Başta Profesör Canan Karatay olmak üzere, bazı bilim insanları “Aman ekmek yemeyin” havasında fetva yarışına girdiler. Bilimsel açıdan bakıldığında, günümüz ekmeğindeki özellikler bu fetvaları haklı çıkarıyor. Velâkin, neden ve ne kadar haklı olduklarını yeterince anlatmıyorlar.
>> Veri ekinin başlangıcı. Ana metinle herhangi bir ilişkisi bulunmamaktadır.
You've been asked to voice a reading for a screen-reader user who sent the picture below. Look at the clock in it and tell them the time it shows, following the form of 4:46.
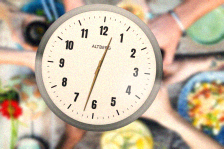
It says 12:32
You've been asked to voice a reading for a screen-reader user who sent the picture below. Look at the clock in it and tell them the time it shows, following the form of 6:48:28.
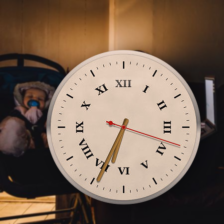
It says 6:34:18
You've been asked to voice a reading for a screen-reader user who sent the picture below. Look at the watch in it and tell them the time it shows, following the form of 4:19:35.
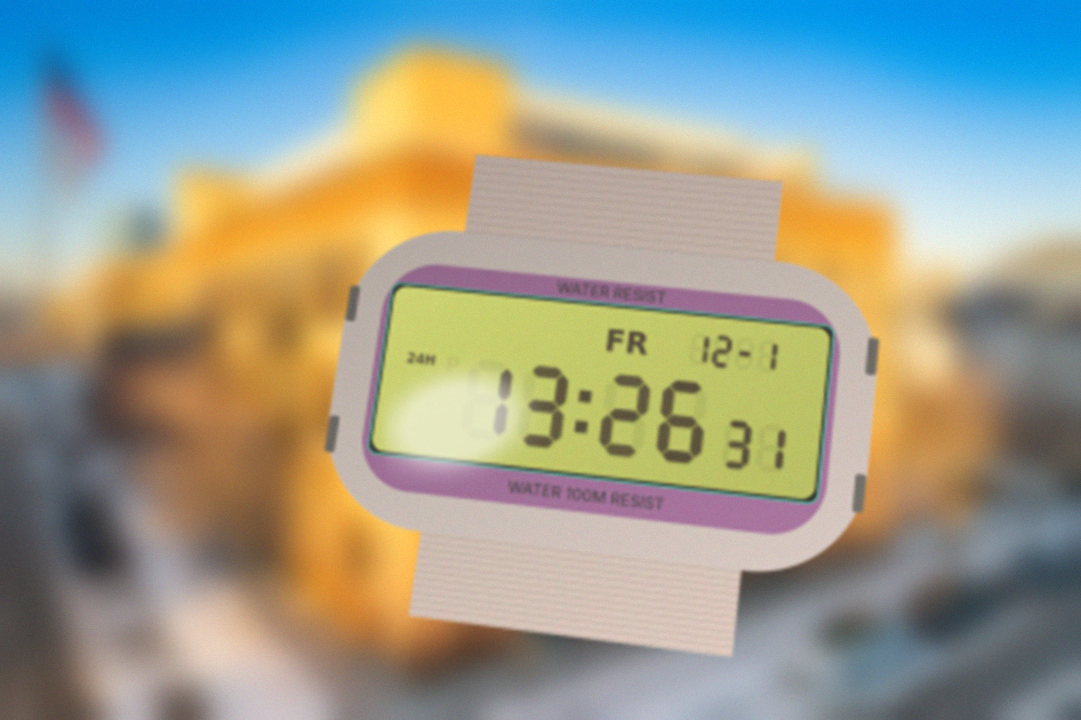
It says 13:26:31
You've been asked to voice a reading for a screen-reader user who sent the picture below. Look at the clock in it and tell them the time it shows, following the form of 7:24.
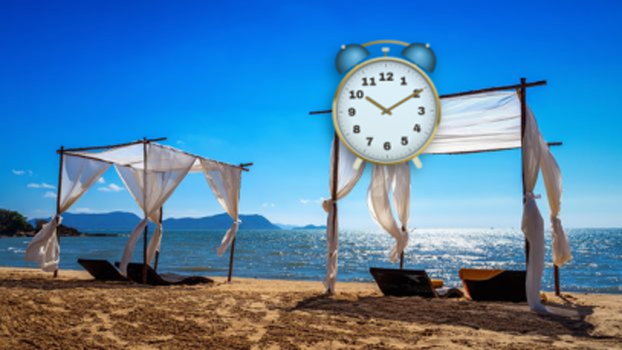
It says 10:10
En iyisi, “yüreemize dutsun” diye ekmeği bol yiyen kuşağın son temsilcilerinden biri olarak konuya bir neşter atmak. İzninizle, atıyoruz neşteri…
SÖZE “HAS EKMEK”LE GİRELİİİM VE GÖRELİM
Has Ekmek üretimi Adana’ya geldiğinde 6-7 yaşlarında çocuktum. Şöyle –böyle 70 yıl olmuştur demek ki… Sadece Asri Fırın has ekmek çıkarıyordu. Asri demek, çağdaş demek. Fırın, Abidinpaşa’da, şimdi Merkez Bankasının oturduğu alanın batı köşesindeydi. Ekmeği odunla değil de buharla pişirdiğini söylerlerdi. Gerçekten öyle mi, bilmiyorum.
Has ekmeğin dışı gevrek, içi bembeyazdı. Çünkü unundaki kepek tamamen ayrılıyordu. Belki bazı katkı maddeleri de vardı, kim bilir!.. İştah açıcı görünüşe sahipti. Çok tutuldu. Asri Fırın neredeyse satıcılarına ekmek yetiştiremiyor, çıkan ekmekler anında fırında tüketiliyordu.
YILLAR GEÇTİ ESMER EKMEK ARANIR OLDU
Diğer fırınlar da ürettiklerini has ekmeğe benzetmeye çalıştılar. Kepeği olanaklar elverdiğince ayırdılar. Böyle, böyle yıllar geçti. Bir de fark ettik ki, buğday kepeği son derece yararlıymış. Bir kere lif kaynağı olduğu için kabızlığa aman vermezmiş. Ayrıca tansiyonu düşürüp lipit yoğunluğunu kontrol edermiş, Başka; çinko ve bakır elementlerini içerdiği için vücuda sayısız yararları varmış.
Hal böyle olunca, millet has ekmek sevdasından ister istemez vaz geçti. Bu kez de, kepeği bol ekmek diye bir yeni ürün icat edildi; ekmeklerdeki kepek düzeyi yeniden düştü. Yani, şimdi genel olarak aldığımız yaygın üretimdeki ekmekler, çocukluğumuzdaki ekmeklerden tamamen farklı.